■ EXERCISE TASKS ■
- A) Answer these questions from the Usonia article, marking your answers (i), (ii), and (iii):
(i) What term does the article propose for residents or citizens of the USA?
(ii) In what year did John L. O'Sullivan use the term "manifest destiny"?
(iii) Which president asserted the Monroe Doctrine?
- B) Rewrite the paragraph of the Usonia article that begins "In the same year President James K. Polk" as a short bulleted list that keeps its main facts.

■ PAGE EXCERPT ■
···

Sunday, May 31, 2020

Usonia not America: On Imperialist Language

This article proposes that the term Usonian be used to describe residents or citizens of the USA, in place of the imperialist term American. Language reflects politics. This revolutionary gesture is necessary to overturn decades of exceptionalism that has damaged so many people(s).

For perspective, here's a list of countries and territories in the Americas:
Anguilla
Antigua and Barbuda
Argentina
Aruba
Bahamas
Barbados
Belize
Bermuda
Bolivia
Bonaire
Bouvet Island
Brazil
British Virgin Islands
Canada
Cayman Islands
Chile
Colombia
Costa Rica
Cuba
Curaçao
Dominica
Dominican Republic
Ecuador
El Salvador
Falkland Islands
French Guiana
Greenland
Grenada
Guadeloupe
Guatemala
Guyana
Haiti
Honduras
Jamaica
Martinique
Mexico
Montserrat
Nicaragua
Nueva Esparta
Panama
Paraguay
Peru
Puerto Rico
Saba
Saint-Martin
Saint Barthélemy
Saint Kitts and Nevis
Saint Lucia
Saint Martin
Saint Pierre and Miquelon
Saint Vincent and the Grenadines
San Andrés and Providencia
Sint Eustatius
Sint Maarten
South Georgia and the South Sandwich Islands
Suriname
Trinidad and Tobago
Turks and Caicos Islands
Uruguay
Venezuela

There's one more, of course: the United States of America. This country represents only a small part of the whole, yet likes to fashion itself as "America" in toto.

This nominative imperialism derives from the ideology known as Manifest Destiny. Originally this doctrine was used to justify the expansion of white settlers across the continent westward and southward, slaughtering all in their way (Native Americans, Spanish and other prior settlers, Mexicans, etc.)

In 1811 John Quincy Adams wrote:

The whole continent of North America appears to be destined by Divine Providence to be peopled by one nation, speaking one language, professing one general system of religious and political principles, and accustomed to one general tenor of social usages and customs. For the common happiness of them all, for their peace and prosperity, I believe it is indispensable that they should be associated in one federal Union.

The term "manifest destiny" was used by newspaper editor John L. O'Sullivan in 1845:

And that claim is by the right of our manifest destiny to overspread and to possess the whole of the continent which Providence has given us for the development of the great experiment of liberty and federated self-government entrusted to us.

Not all politicians were on-side. For example, some objected to the annexation of Mexico along racial lines. A Senator from South Carolina delivered this speech in Congress in 1848:

We have never dreamt of incorporating into our Union any but the Caucasian race—the free white race. To incorporate Mexico, would be the very first instance of the kind, of incorporating an Indian race; for more than half of the Mexicans are Indians, and the other is composed chiefly of mixed tribes. I protest against such a union as that!

In the same year President James K. Polk asserted the Monroe Doctrine, which maintained that the United States has responsibility for all the nations in the Western Hemisphere, and therefore is right and correct to interfere in its neighbours affairs. The USA knows best, being a divinely blessed state, incapable of doing ill.

···

■ DATA EXTRACT ■

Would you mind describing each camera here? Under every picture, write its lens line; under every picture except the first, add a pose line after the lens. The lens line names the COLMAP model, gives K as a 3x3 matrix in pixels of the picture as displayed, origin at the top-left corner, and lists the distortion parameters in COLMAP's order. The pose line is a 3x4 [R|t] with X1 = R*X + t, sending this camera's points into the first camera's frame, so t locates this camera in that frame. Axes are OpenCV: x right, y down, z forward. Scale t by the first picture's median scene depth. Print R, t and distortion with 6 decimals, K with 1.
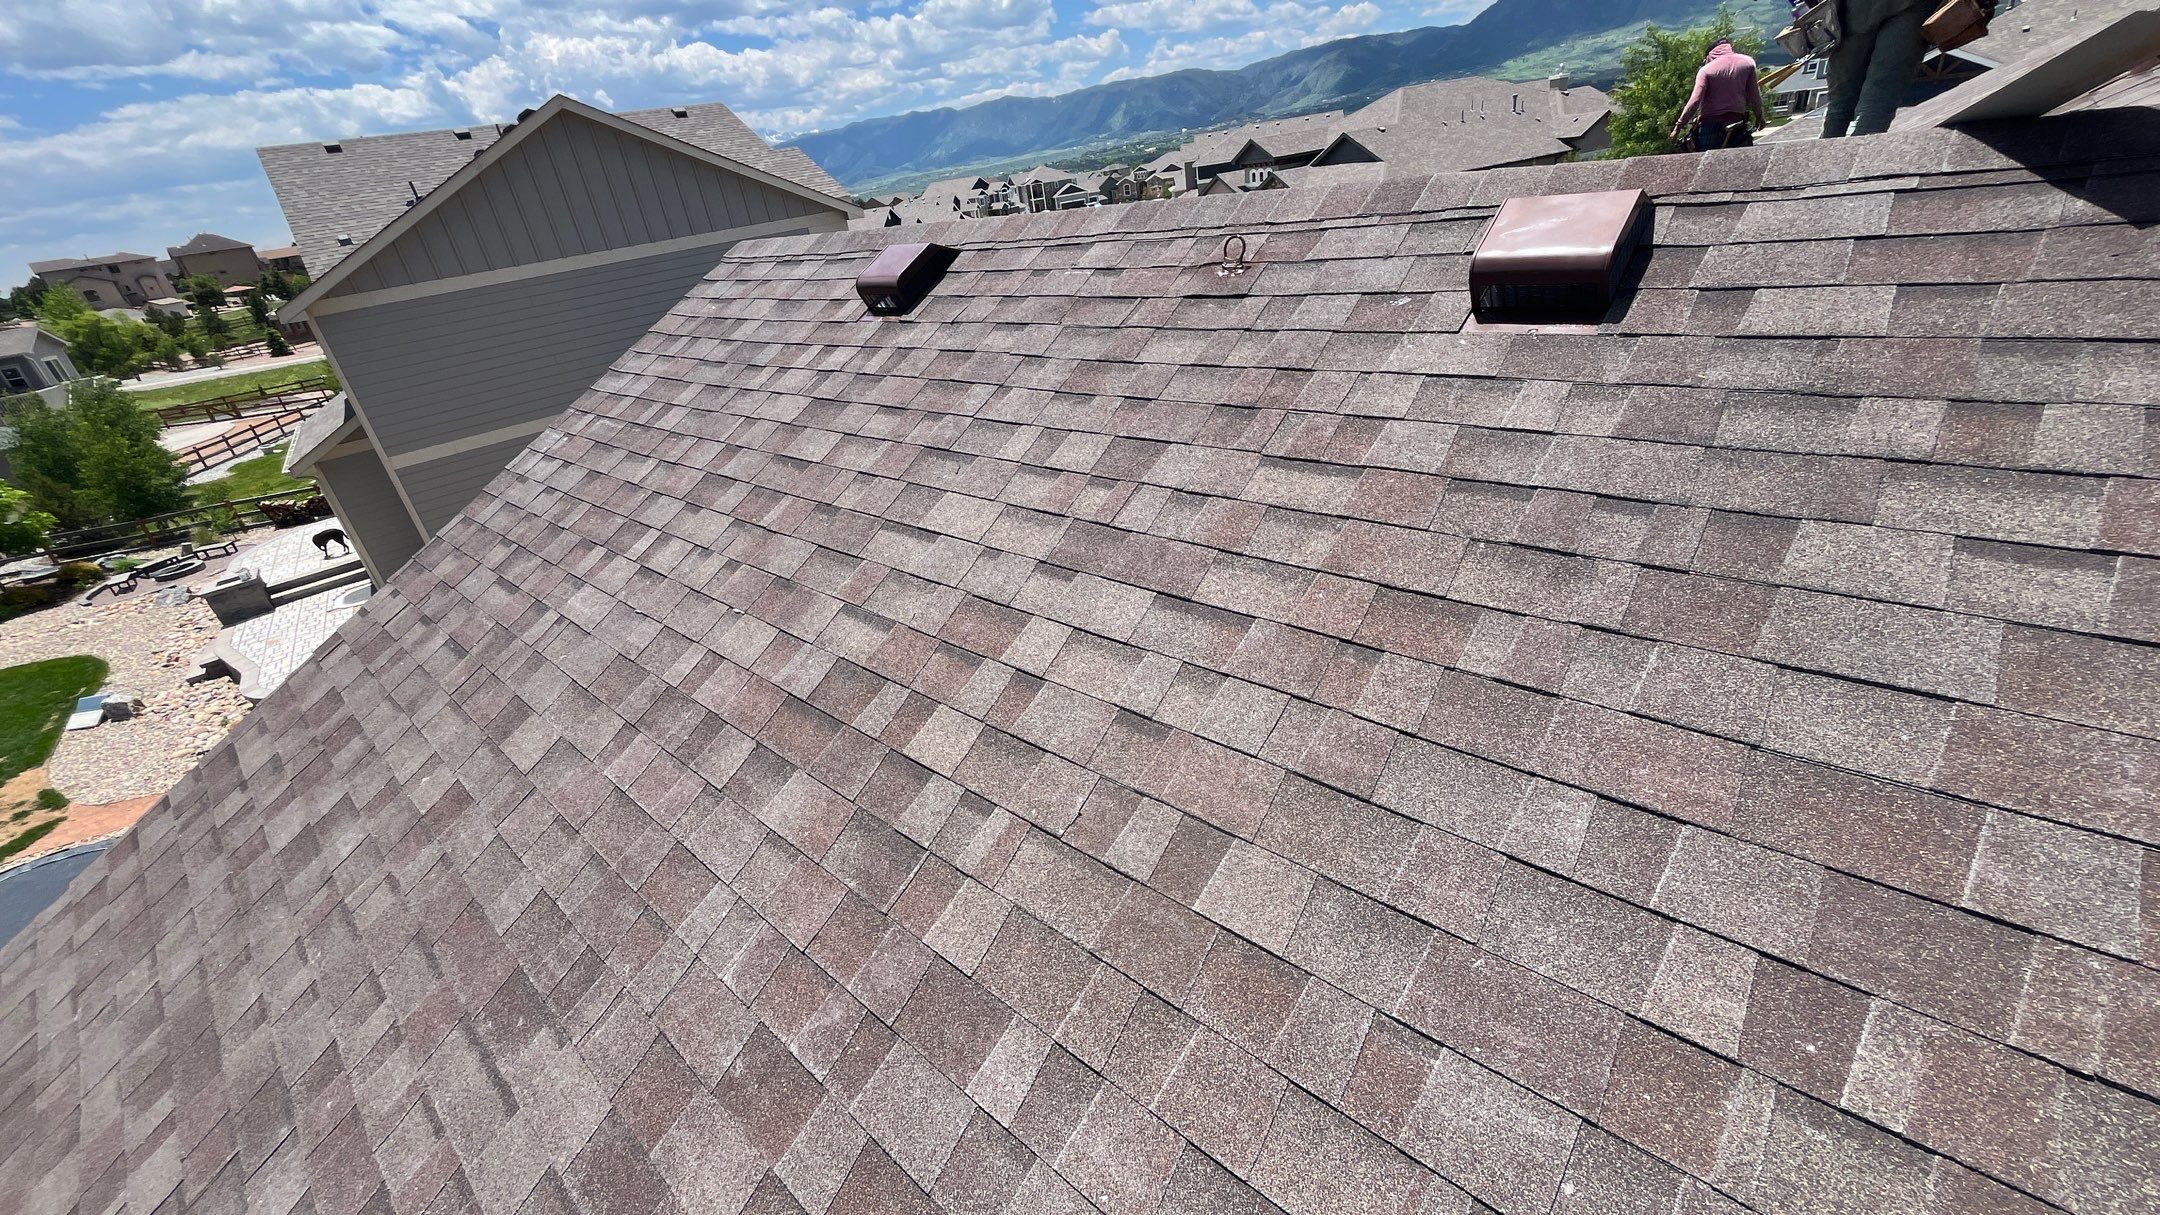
lens RADIAL K [[856.5, 0, 1081.1], [0, 856.5, 609.7], [0, 0, 1]] dist [-0.000057, -0.000458]
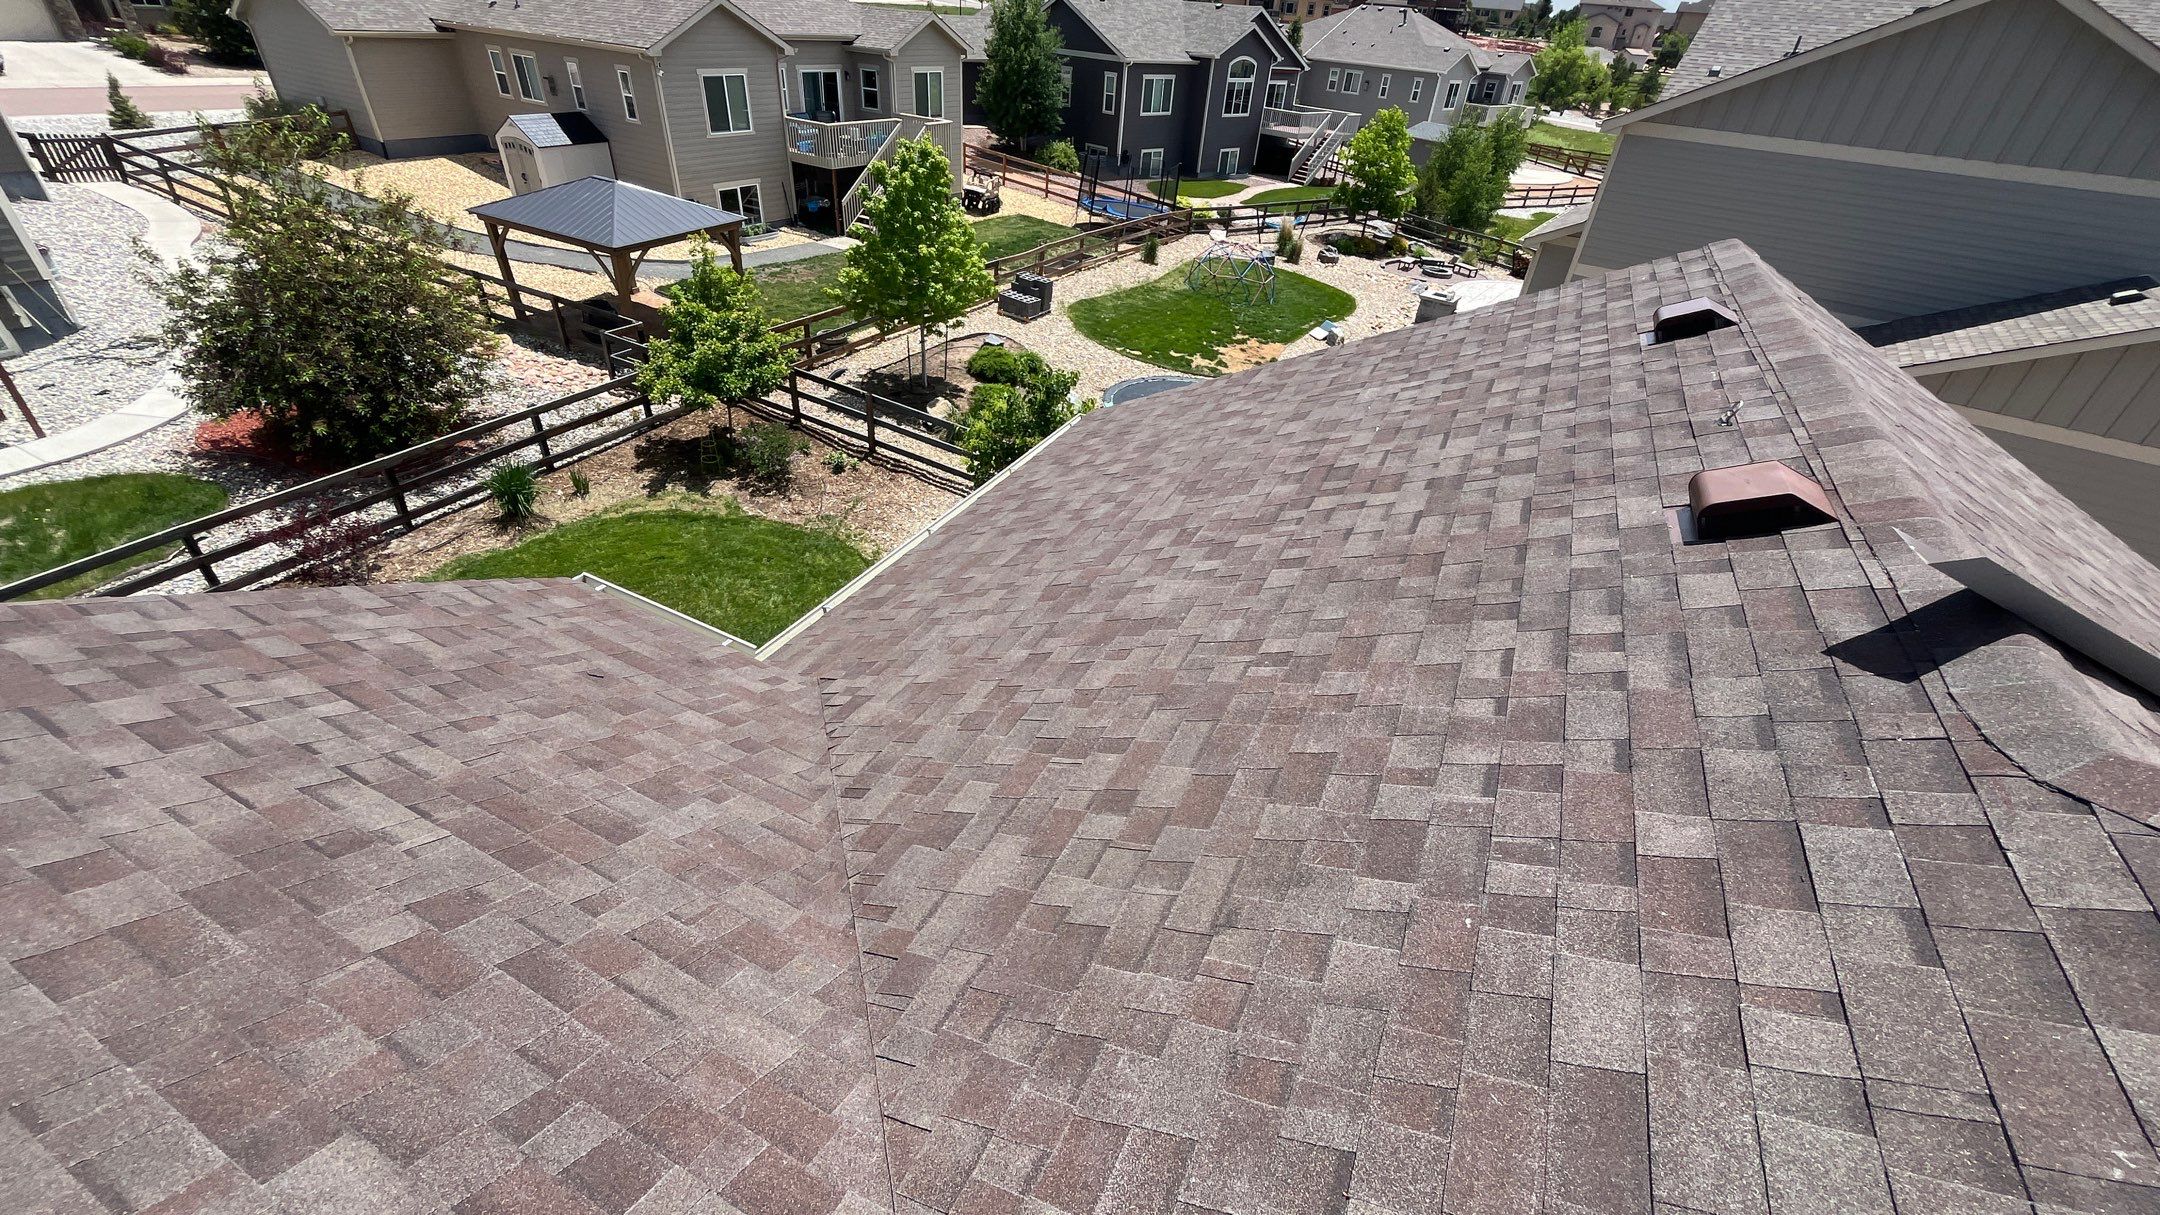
lens RADIAL K [[856.5, 0, 1080.5], [0, 856.5, 611.2], [0, 0, 1]] dist [-0.000057, -0.000458]
pose [[0.254963, 0.679060, -0.688383, 1.013492], [-0.541025, 0.690229, 0.480496, -0.274249], [0.801427, 0.249924, 0.543371, -0.470288]]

···

■ SOLUTIONS BELOW ■
- A)
(i) Usonian
(ii) 1845
(iii) James K. Polk

- B)
- In 1848, President James K. Polk asserted the Monroe Doctrine.
- The doctrine held that the United States has responsibility for all nations in the Western Hemisphere.
- It therefore treated US interference in neighbors' affairs as right and correct.
- Behind it lay the view that the USA, as a divinely blessed state, knows best and cannot do ill.